Would you restate the full listing word for word and omit its pictures?

DATA BELOW:
+--

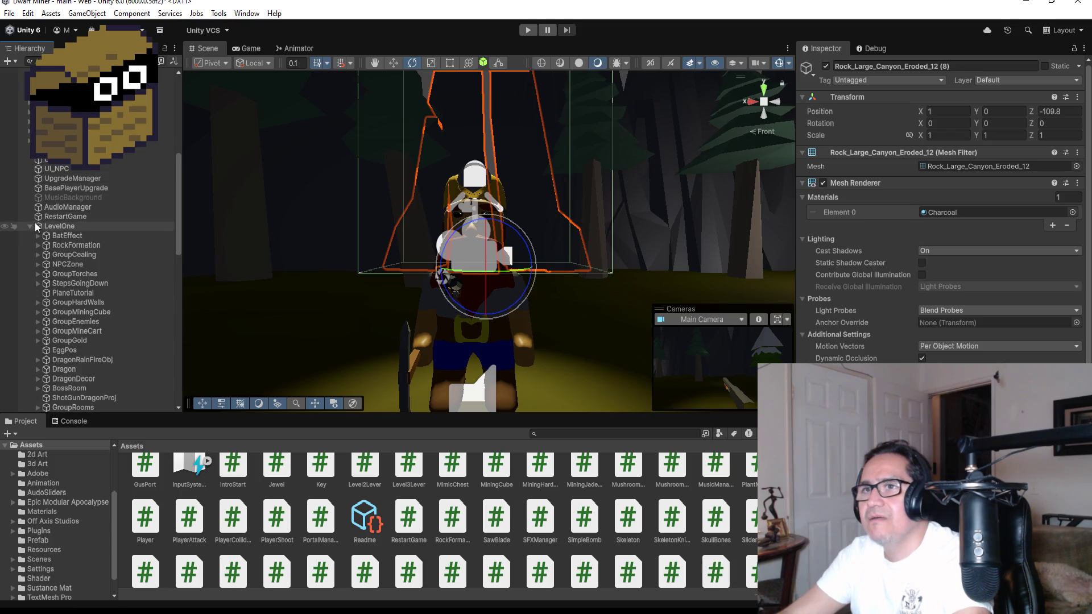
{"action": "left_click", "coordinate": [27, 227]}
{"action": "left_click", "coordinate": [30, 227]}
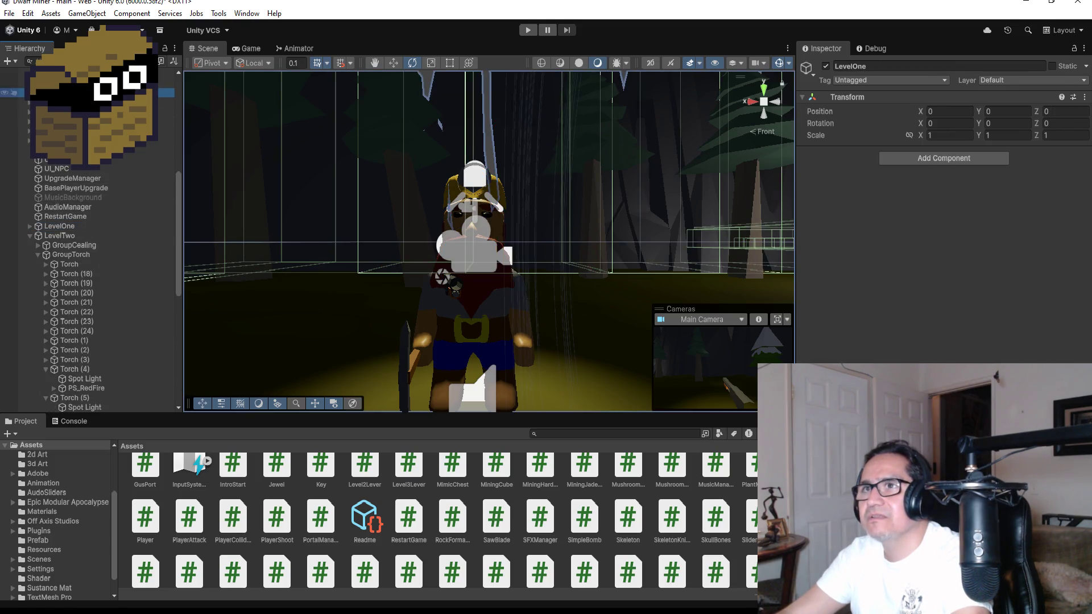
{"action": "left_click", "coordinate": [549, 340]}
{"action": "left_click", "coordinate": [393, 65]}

+--

RESPONSE FOR THIS EXERCISE:
{"action": "left_click", "coordinate": [27, 227]}
{"action": "left_click", "coordinate": [30, 227]}
{"action": "left_click", "coordinate": [549, 340]}
{"action": "left_click", "coordinate": [393, 65]}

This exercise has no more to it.